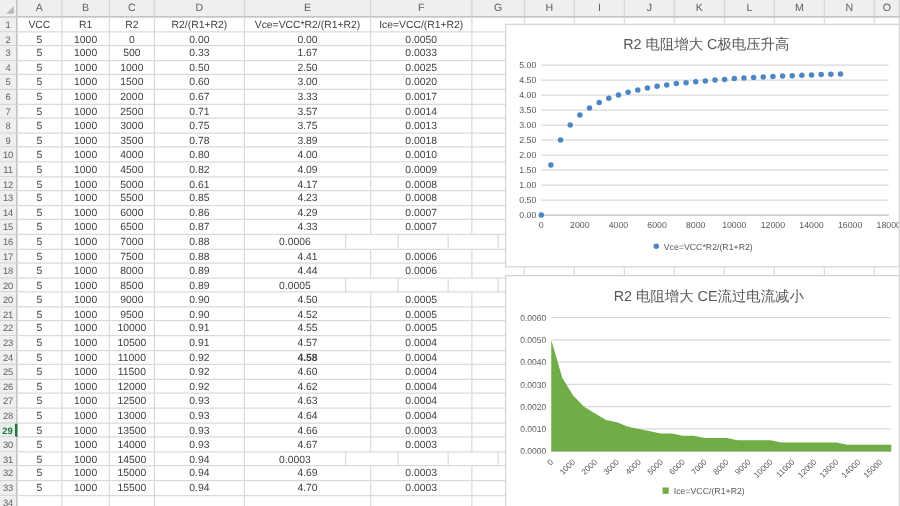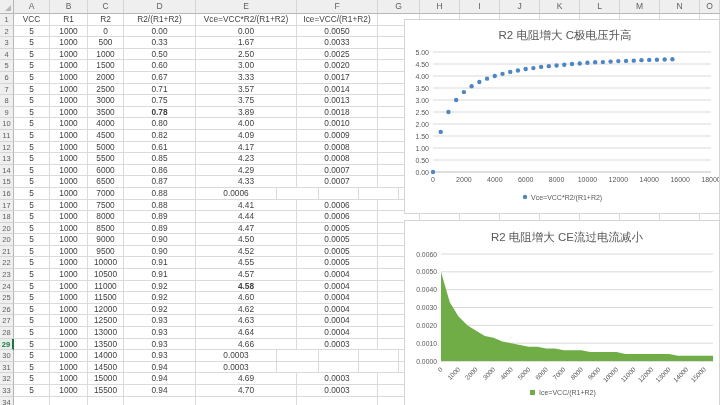"0.78" div.cell { font-weight: bold -> none }
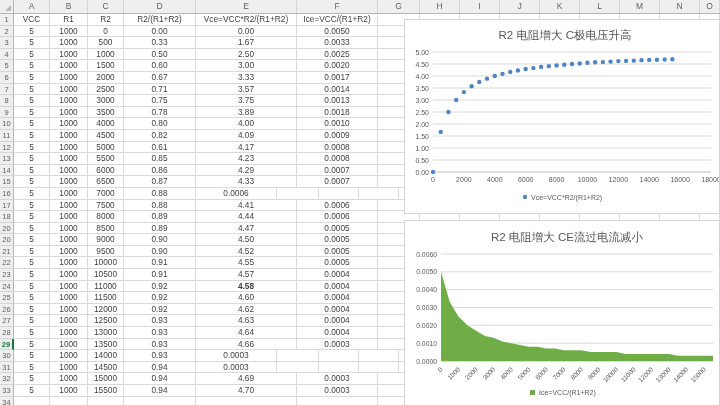"4.47" div.cell { html: <div>4.47</div> -> none }
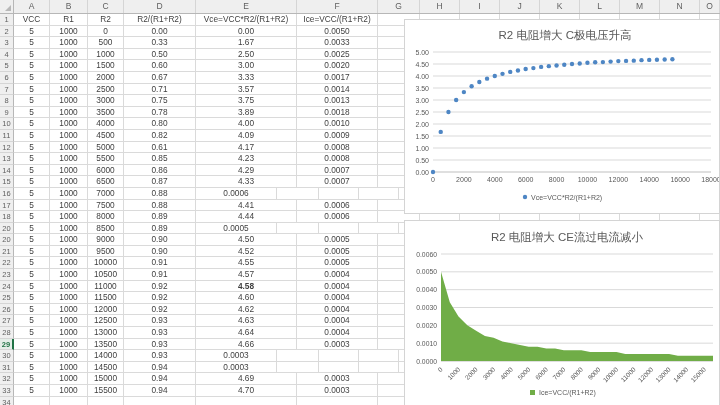"4.67" div.cell { html: none -> <div>4.67</div> }
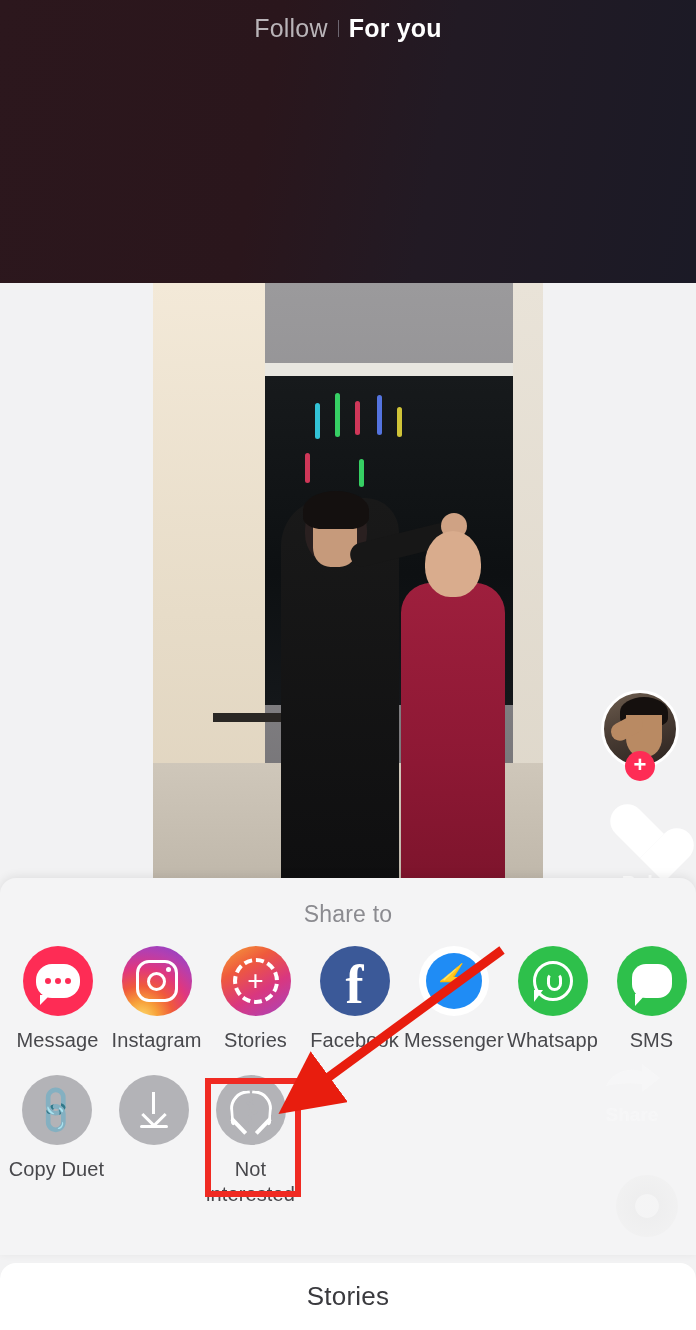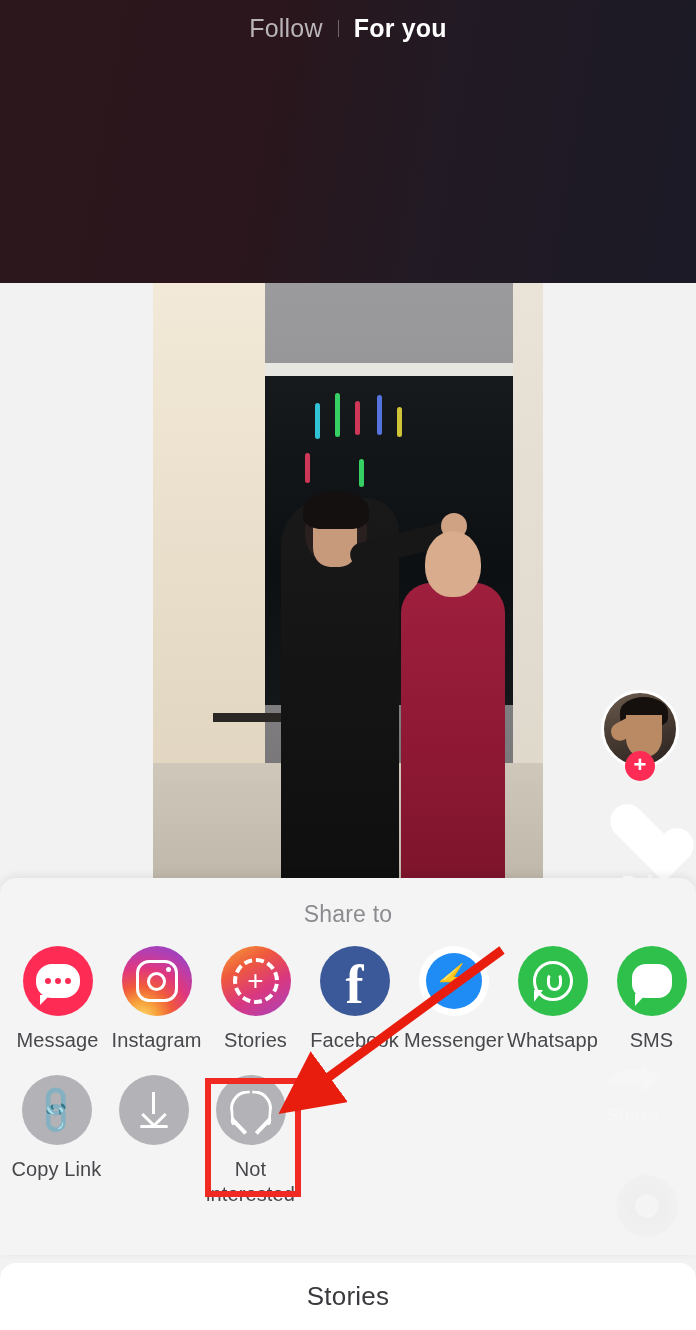"Follow" .feed-tabs { gap: 15px -> 10px }
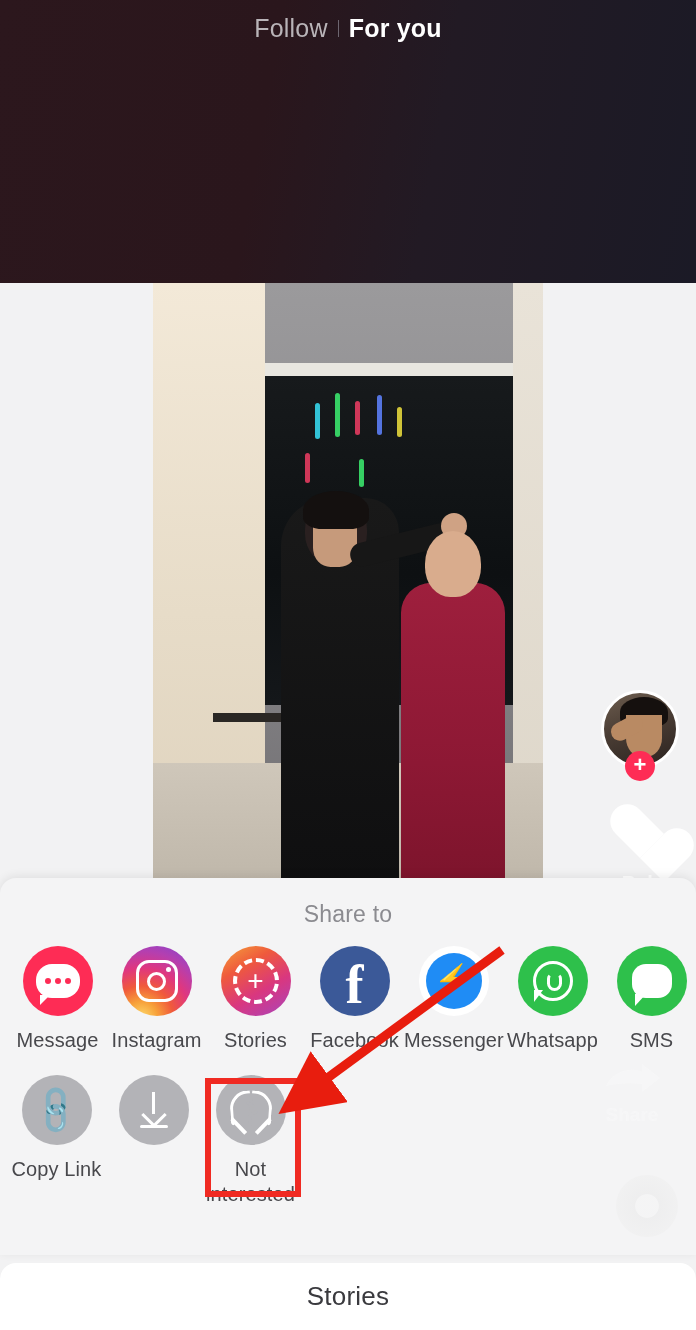"Copy Link" div.cell-label { text: Link -> Duet }
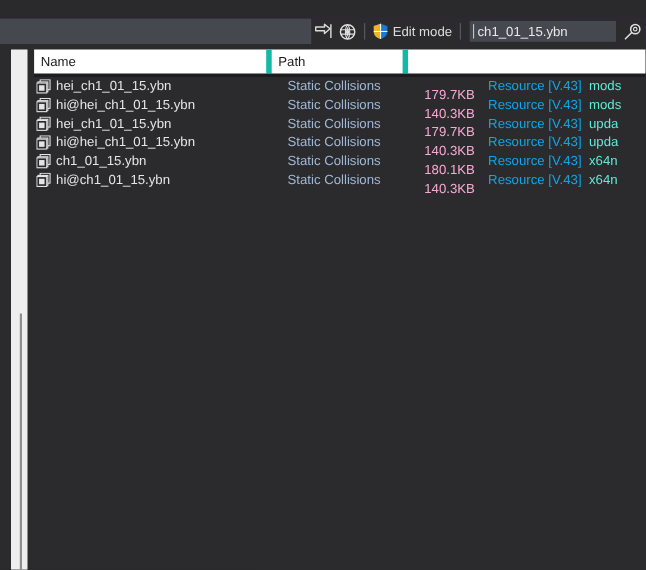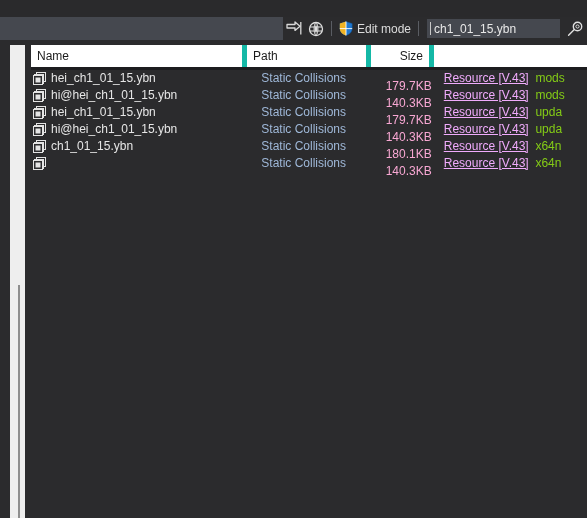"Size" div.fl-header-cell { html: <div>Size</div> -> none }
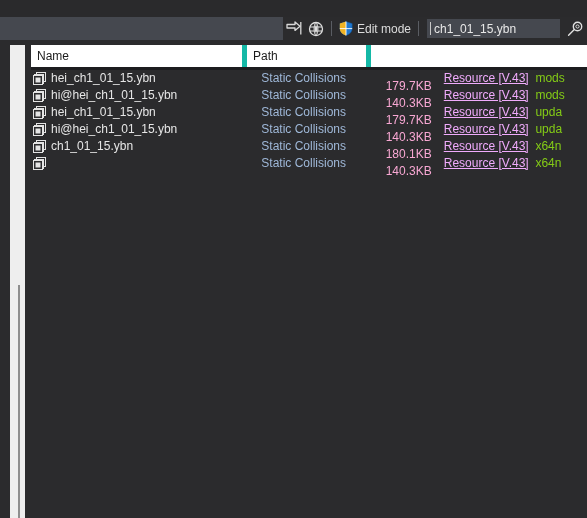"Resource [V.43]" .cell-attr { color: #f0abfc -> #0ea5e9; text-decoration: underline -> none }
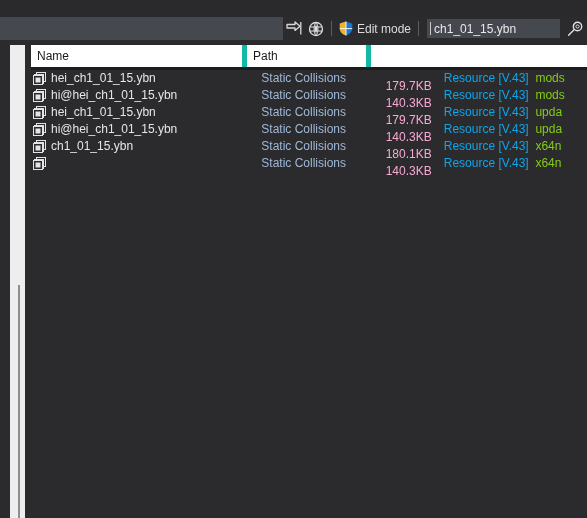"mods" .cell-path { color: #84cc16 -> #5eead4 }
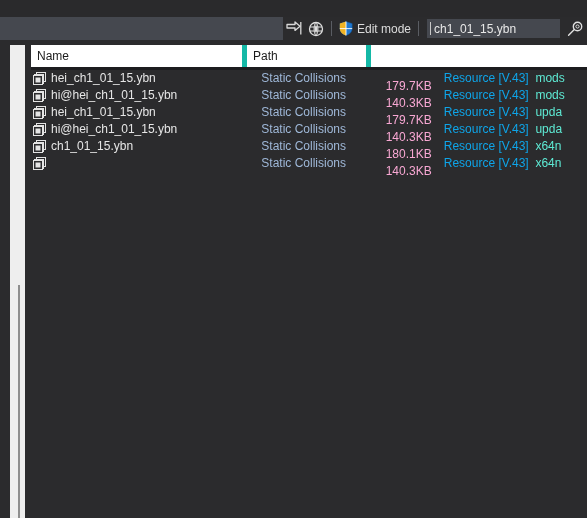"hi@ch1_01_15.ybn" span { html: none -> <span>hi@ch1_01_15.ybn</span> }
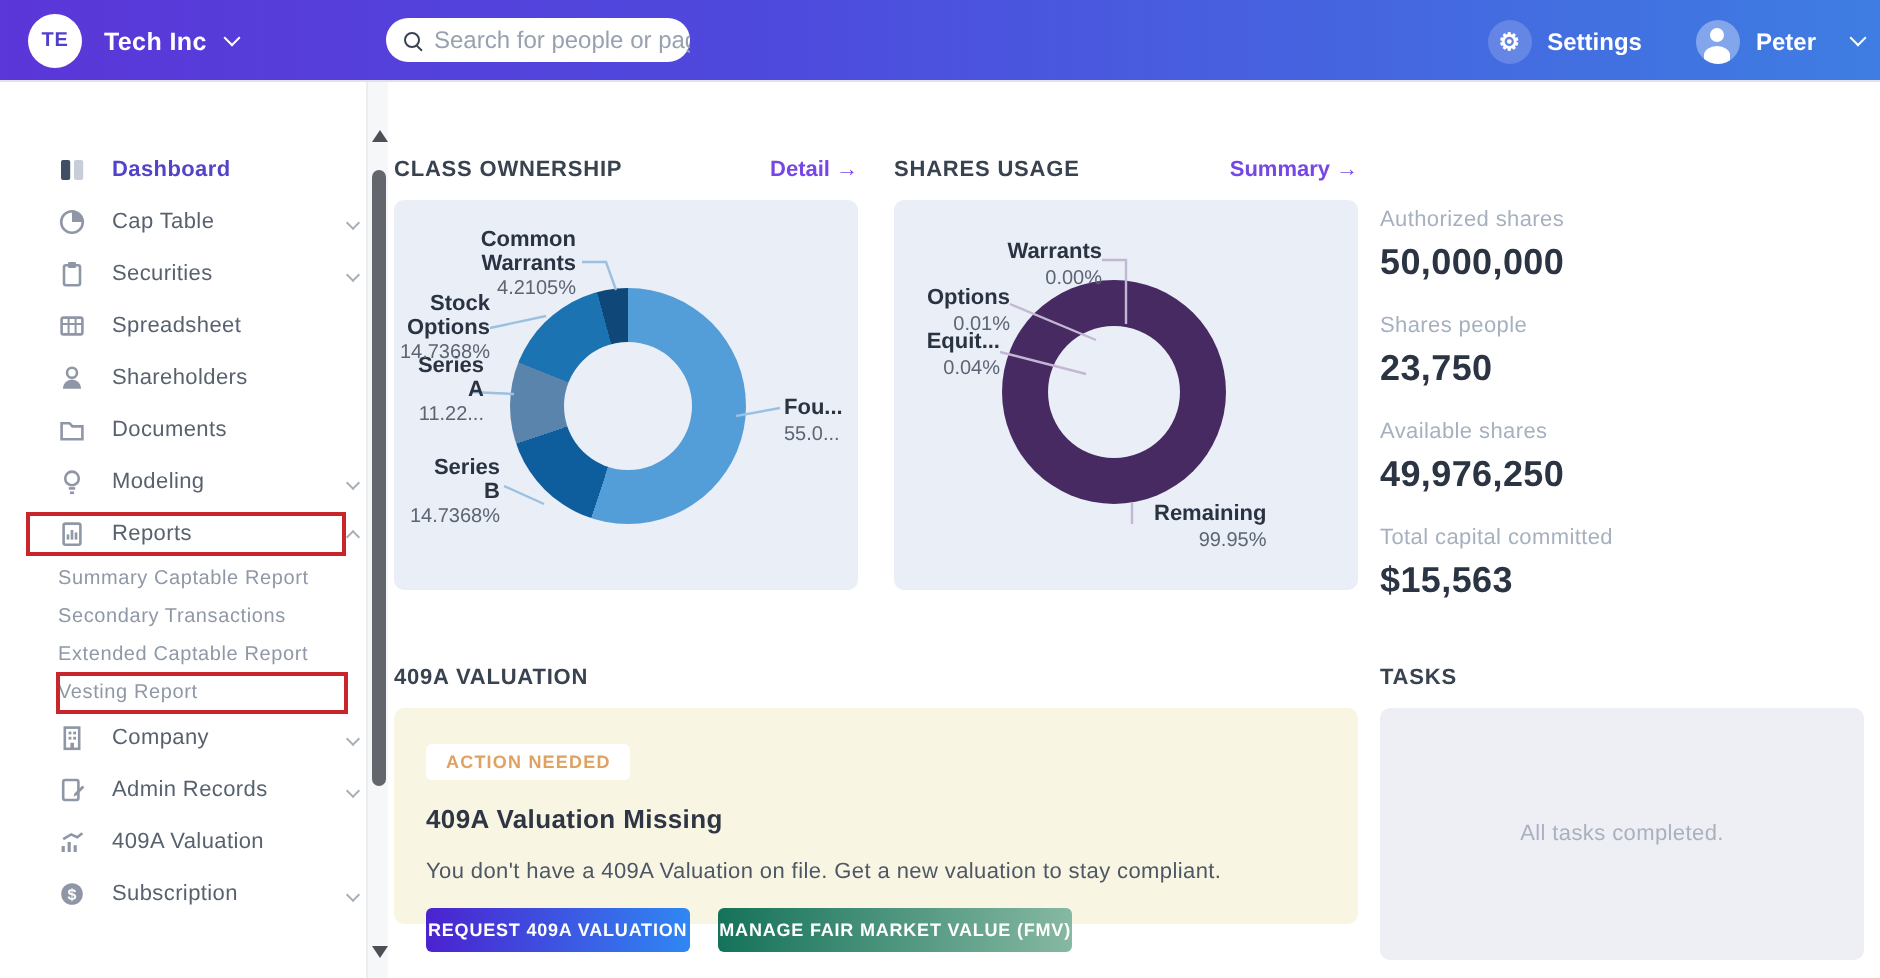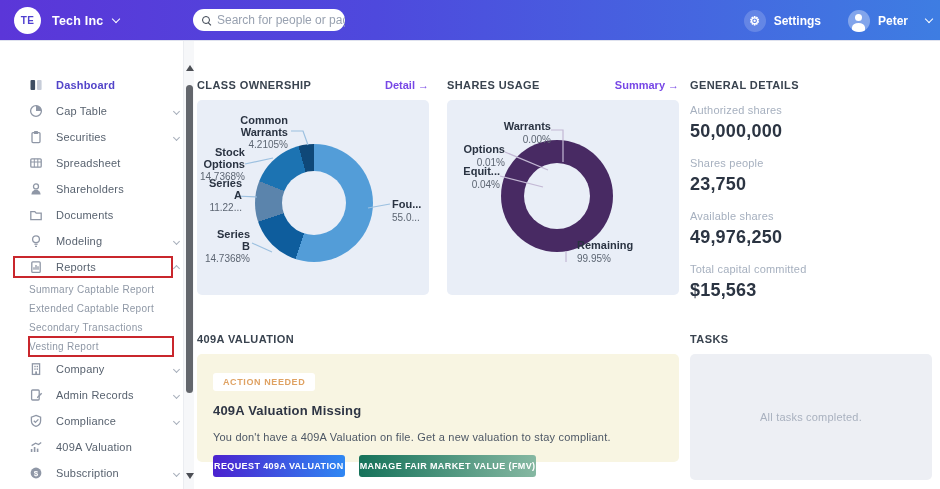"GENERAL DETAILS" div.sec-head { html: <div> <h2>GENERAL DETAILS</h2> </div> -> none }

-------------------------

• Action item:
Take the lines from the one containing "none -> <span>hi@ch1_01_15.ybn</span>" through the last line of the listing and repeat them exactly. Omit the pictures.

• Exercise result:
"hi@ch1_01_15.ybn" span { html: none -> <span>hi@ch1_01_15.ybn</span> }
"GENERAL DETAILS" div.sec-head { html: <div> <h2>GENERAL DETAILS</h2> </div> -> none }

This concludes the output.